If we lived a society that was familiar with interpreters, accommodations, and Deaf people's rights, it would be as easy as "Please schedule me an interpreter." The response would be "Ok, sure!" Unfortunately, the more common responses are, "We don't pay for that," "You have to bring your own," "Nobody in the office does that," or "Will your insurance cover that?"
We--the interpreter and Deaf communities--can predict with relative certainty that if we don't get a "Ok, sure!" that we will probably get one of the standard responses above. So what do we do? Often, we get angry... how can this be happening AGAIN?? Now, the negotiation has reached a breaking point, and often goes south. The requesting party then demands an interpreter and will use language such as, "it's my right," "ADA!," "You are responsible" and so on.
Right or not, law or not, requesting an interpreter is entering into a business transaction. One is asking for an accommodation (that we know the law says Deaf people are entitled to) but that costs money. When anyone in America pays money for something, we know they want something in return. They often perceive that they are losing money by hiring an interpreter.
At this point, there is great potential for a standoff: both parties are defensive, and one natural human reaction is, "I am going to win this one. You aren't going to tell me what to do. I know my job, and I've never heard of this before, so you must be mistaken." The receptionist or scheduler is the customer service person that deals with the public and mostly routine matters. They filter only top-level concerns to the doctor or business owner. As one who filters, it is their job to say no--to make things easier for the higher-ups.
If we know the "please schedule me an interpreter" doesn't always work, and we know the ways in which it doesn't work, we must strategize to our advantage. If we say "ADA! My right!" they can, and often will say "No!" without any immediate recourse. Sure, they are in violation of ADA, but very few individuals take legal action against ADA violations. So at this point-like it or not--the customer/patient needs to become a savvy business person. Here are some suggested ways to steer the conversation:
"This is a medical procedure that is very important to me and my family. I would hate for there to be any misunderstandings down the road that could become a liability for your office."
"I understand that this is extra work for you. I appreciate you meeting my communication needs. Please let me know if there is anything I can do to help set this up."
"I really need to be able to fully participate in the communication that goes on during our session."
"Is this your first time taking an interpreter request? Don't worry.. it's easy! I can provide you with resources."
"Interpreters are a public accommodation for people with disabilities, like wheelchair ramp. It's my right under the law.

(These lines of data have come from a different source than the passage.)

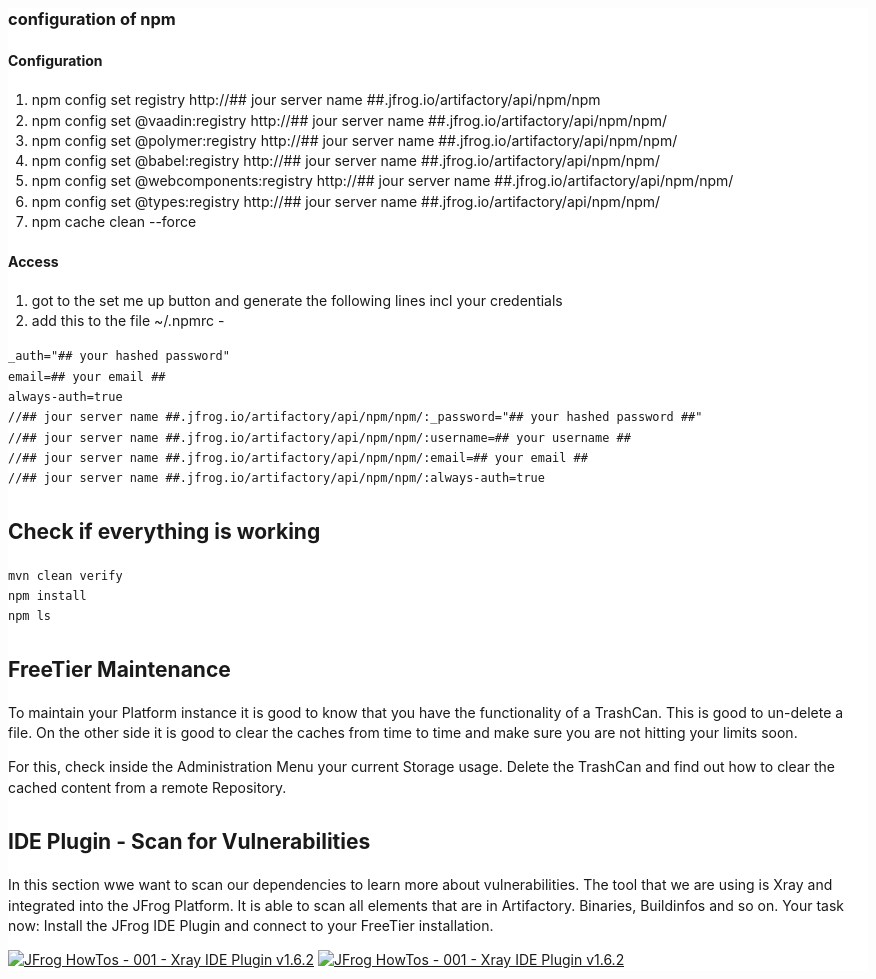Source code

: ### configuration of npm

#### Configuration
1) npm config set registry http://## jour server name ##.jfrog.io/artifactory/api/npm/npm
1) npm config set @vaadin:registry http://## jour server name ##.jfrog.io/artifactory/api/npm/npm/
1) npm config set @polymer:registry http://## jour server name ##.jfrog.io/artifactory/api/npm/npm/
1) npm config set @babel:registry http://## jour server name ##.jfrog.io/artifactory/api/npm/npm/
1) npm config set @webcomponents:registry http://## jour server name ##.jfrog.io/artifactory/api/npm/npm/
1) npm config set @types:registry http://## jour server name ##.jfrog.io/artifactory/api/npm/npm/
1) npm cache clean --force

#### Access
1) got to the set me up button and generate the following lines incl your credentials
1) add this to the file ~/.npmrc -
``` 
_auth="## your hashed password"
email=## your email ##
always-auth=true
//## jour server name ##.jfrog.io/artifactory/api/npm/npm/:_password="## your hashed password ##"
//## jour server name ##.jfrog.io/artifactory/api/npm/npm/:username=## your username ##
//## jour server name ##.jfrog.io/artifactory/api/npm/npm/:email=## your email ##
//## jour server name ##.jfrog.io/artifactory/api/npm/npm/:always-auth=true
```

## Check if everything is working 
```bash 
mvn clean verify
npm install
npm ls
```

## FreeTier Maintenance
To maintain your Platform instance it is good to know that you have the functionality
of a TrashCan. This is good to un-delete a file. On the other side it is
good to clear the caches from time to time and make sure you are not hitting your limits soon.

For this, check inside the Administration Menu your current Storage usage.
Delete the TrashCan and find out how to clear the cached content from a remote Repository.

## IDE Plugin - Scan for Vulnerabilities
In this section wwe want to scan our dependencies to learn more about vulnerabilities.
The tool that we are using is Xray and integrated into the JFrog Platform.
It is able to scan all elements that are in Artifactory. Binaries, Buildinfos and so on.
Your task now: Install the JFrog IDE Plugin and connect to your FreeTier installation.

[![JFrog HowTos - 001 - Xray IDE Plugin v1.6.2](http://img.youtube.com/vi/PsghzAf-ODU/mqdefault.jpg)](http://www.youtube.com/watch?v=PsghzAf-ODU "JFrog HowTos - 001 - Xray IDE Plugin v1.6.2")
[![JFrog HowTos - 001 - Xray IDE Plugin v1.6.2](http://img.youtube.com/vi/zRzjFhR1OjQ/mqdefault.jpg)](http://www.youtube.com/watch?v=zRzjFhR1OjQ "JFrog HowTos - 001 - Xray IDE Plugin v1.6.2")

Would you like more information?"
More and more, businesses and medical facilities are providing sign language interpreters to Deaf customers and patients. This is due in part to grassroots advocacy efforts, in part to education and outreach, and in part to legal action. The Deaf community has been "vocal" in their demands for equal access under the law, and in part the business community is listening. But here is where the old adage comes in, "You can catch more flies with honey than with vinegar."
This isn't just a Deaf problem--it's an interpreter problem, and a society problem. Unfortunately, many Deaf people do not know how to effectively ask for an interpreter. Likewise, most Hearing people don't know how to effectively respond to the request for an interpreter. The stage is set for a no-win situation, and a lifetime of frustration for Deaf people and their loved ones.
Interpreters rely on Deaf people to request our services--a service that we both very much need. We career interpreters can not turn a blind eye to this and go about our merry way; this is a community problem and we must be a part of the solution.